In Like a Lion! Bits Flashback for March 6
March 6, 2011
According to the old adage, March should come in like a lion and go out like a lamb. With rain and flood watches here in Blacksburg and reports of new snow from colleagues across the country, I guess the saying is true to its word. Here’s hoping that you got a mild, little lion cub rather than a big growl lion of weather.
This past week, Bedford Bits has had posts on everything from poetry to propaganda. Here’s the round-up, in case you missed something!
- Holly Pappas shares an assignment she’s using to counter the notion that poetry is a hard-to-crack code in Gen Ed Poetry: Finding a Real Toad or Two.
- High School Bits blogger John Golden shares a video explanation of Teaching Strategies: Twenty Questions, an analytical strategy students use to work through tough texts in class.
- Andrea Lunsford asks how teachers of writing face the challenge of Making Room for Both Old and New in today’s increasingly complex classroom.

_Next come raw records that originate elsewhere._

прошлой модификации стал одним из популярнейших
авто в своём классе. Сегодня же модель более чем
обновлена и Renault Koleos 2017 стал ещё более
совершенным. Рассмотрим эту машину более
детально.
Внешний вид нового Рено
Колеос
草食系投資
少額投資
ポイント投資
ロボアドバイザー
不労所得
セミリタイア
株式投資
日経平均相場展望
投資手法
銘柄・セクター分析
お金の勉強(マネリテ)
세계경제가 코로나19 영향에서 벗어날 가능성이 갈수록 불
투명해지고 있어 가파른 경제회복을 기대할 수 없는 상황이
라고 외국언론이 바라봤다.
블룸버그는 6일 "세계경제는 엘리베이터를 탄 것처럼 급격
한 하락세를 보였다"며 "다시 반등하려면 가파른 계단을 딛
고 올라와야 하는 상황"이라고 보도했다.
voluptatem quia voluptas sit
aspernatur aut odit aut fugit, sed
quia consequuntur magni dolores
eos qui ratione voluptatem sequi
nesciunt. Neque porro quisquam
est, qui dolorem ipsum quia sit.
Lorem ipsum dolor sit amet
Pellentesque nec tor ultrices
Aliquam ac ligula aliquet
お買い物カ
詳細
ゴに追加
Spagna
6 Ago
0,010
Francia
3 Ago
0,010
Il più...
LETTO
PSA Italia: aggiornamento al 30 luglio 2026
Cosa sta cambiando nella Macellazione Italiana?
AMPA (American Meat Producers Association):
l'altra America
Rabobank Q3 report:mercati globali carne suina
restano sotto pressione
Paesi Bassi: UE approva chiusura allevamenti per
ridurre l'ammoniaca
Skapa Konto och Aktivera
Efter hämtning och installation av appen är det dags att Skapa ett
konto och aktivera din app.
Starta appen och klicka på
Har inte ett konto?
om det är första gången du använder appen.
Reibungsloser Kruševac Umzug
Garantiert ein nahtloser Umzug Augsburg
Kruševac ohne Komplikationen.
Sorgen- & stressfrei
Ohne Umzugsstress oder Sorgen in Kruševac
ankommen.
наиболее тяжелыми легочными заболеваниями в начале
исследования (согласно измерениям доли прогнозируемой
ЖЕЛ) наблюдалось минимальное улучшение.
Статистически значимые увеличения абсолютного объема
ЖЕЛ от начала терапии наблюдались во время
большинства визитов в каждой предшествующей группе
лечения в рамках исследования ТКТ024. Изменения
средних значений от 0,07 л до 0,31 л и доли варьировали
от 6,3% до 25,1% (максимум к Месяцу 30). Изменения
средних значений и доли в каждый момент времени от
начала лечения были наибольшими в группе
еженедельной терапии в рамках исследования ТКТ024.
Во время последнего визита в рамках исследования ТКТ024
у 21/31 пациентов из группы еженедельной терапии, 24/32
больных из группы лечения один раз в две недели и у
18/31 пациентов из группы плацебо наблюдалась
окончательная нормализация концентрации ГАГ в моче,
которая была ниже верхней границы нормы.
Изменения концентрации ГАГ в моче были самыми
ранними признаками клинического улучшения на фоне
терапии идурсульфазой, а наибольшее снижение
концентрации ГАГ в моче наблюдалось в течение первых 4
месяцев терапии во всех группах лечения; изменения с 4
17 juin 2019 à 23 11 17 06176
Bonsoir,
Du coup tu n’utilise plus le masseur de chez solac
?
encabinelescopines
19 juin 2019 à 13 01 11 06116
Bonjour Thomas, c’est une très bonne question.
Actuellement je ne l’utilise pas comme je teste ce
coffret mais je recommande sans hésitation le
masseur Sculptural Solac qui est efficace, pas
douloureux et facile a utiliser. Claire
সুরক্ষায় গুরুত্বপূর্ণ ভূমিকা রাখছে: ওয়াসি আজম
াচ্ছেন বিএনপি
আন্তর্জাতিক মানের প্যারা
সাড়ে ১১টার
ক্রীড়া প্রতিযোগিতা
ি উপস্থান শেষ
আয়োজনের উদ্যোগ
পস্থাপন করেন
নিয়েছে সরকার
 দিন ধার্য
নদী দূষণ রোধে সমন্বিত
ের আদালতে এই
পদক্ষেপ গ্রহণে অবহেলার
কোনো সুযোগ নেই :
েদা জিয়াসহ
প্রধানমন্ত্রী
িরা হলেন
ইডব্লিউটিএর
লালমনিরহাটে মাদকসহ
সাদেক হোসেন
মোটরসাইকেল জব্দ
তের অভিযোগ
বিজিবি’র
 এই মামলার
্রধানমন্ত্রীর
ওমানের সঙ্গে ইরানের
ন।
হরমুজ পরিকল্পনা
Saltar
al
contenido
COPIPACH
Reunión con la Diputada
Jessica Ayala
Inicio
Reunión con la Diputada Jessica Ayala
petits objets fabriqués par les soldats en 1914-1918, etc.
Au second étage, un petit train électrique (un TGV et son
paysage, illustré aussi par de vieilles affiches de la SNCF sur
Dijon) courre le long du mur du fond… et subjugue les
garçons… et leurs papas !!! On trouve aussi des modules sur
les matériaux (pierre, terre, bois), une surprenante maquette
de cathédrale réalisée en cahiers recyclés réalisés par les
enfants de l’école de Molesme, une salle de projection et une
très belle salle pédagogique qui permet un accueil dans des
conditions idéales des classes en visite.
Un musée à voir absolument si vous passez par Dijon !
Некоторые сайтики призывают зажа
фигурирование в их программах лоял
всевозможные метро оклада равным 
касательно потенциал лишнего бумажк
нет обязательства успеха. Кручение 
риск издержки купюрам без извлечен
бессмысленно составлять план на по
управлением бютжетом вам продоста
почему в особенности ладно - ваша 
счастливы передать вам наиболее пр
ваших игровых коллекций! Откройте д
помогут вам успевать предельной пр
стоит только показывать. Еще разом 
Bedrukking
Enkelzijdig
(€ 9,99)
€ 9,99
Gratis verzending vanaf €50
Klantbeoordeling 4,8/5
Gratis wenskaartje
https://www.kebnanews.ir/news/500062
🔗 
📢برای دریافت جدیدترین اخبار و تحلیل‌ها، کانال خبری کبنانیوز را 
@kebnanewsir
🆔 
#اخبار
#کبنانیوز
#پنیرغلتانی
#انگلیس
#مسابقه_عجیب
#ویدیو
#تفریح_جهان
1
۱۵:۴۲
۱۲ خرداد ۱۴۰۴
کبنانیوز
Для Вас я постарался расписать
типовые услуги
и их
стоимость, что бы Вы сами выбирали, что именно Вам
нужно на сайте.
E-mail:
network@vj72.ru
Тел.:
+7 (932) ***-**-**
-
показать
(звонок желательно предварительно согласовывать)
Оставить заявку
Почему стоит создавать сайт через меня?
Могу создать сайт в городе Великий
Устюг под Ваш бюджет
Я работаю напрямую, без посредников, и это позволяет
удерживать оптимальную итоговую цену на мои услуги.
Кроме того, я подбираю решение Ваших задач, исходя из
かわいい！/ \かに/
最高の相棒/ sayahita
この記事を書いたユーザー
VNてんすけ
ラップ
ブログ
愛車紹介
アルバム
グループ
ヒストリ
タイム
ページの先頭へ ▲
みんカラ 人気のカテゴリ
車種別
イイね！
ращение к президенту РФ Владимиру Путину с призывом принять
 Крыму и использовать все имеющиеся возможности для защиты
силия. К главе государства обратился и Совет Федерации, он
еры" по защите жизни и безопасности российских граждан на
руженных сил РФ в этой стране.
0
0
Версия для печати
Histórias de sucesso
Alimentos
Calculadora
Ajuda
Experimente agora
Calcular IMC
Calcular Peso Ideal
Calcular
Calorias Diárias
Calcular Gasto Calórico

- Doug Downs presents Writing-About-Writing as Survival Guide to College, one that give students the skills to write effectively in any college class.
- Andrea Lunsford gives us An Update on her post-earthquake travels in New Zealand.
- Barclay Barrios says that the key to effective commenting is focusing on “Promising Moments” in student texts. He shares a concrete example of how the strategy works in Promising Moments: Putting It Together.
- Traci Gardner asks if you Know What Not To Post Online, and discusses what can and will go wrong if you misstep.
- High School Bits blogger Nathan Odell shares Propaganda Critic, a site with background readings and related resources on propaganda.
- Susan Naomi Bernstein shares ask if we are prepared to imagine students, not as numbers to crunch, or statistics to be lamented, but as rock stars in Writing Beyond Statistics.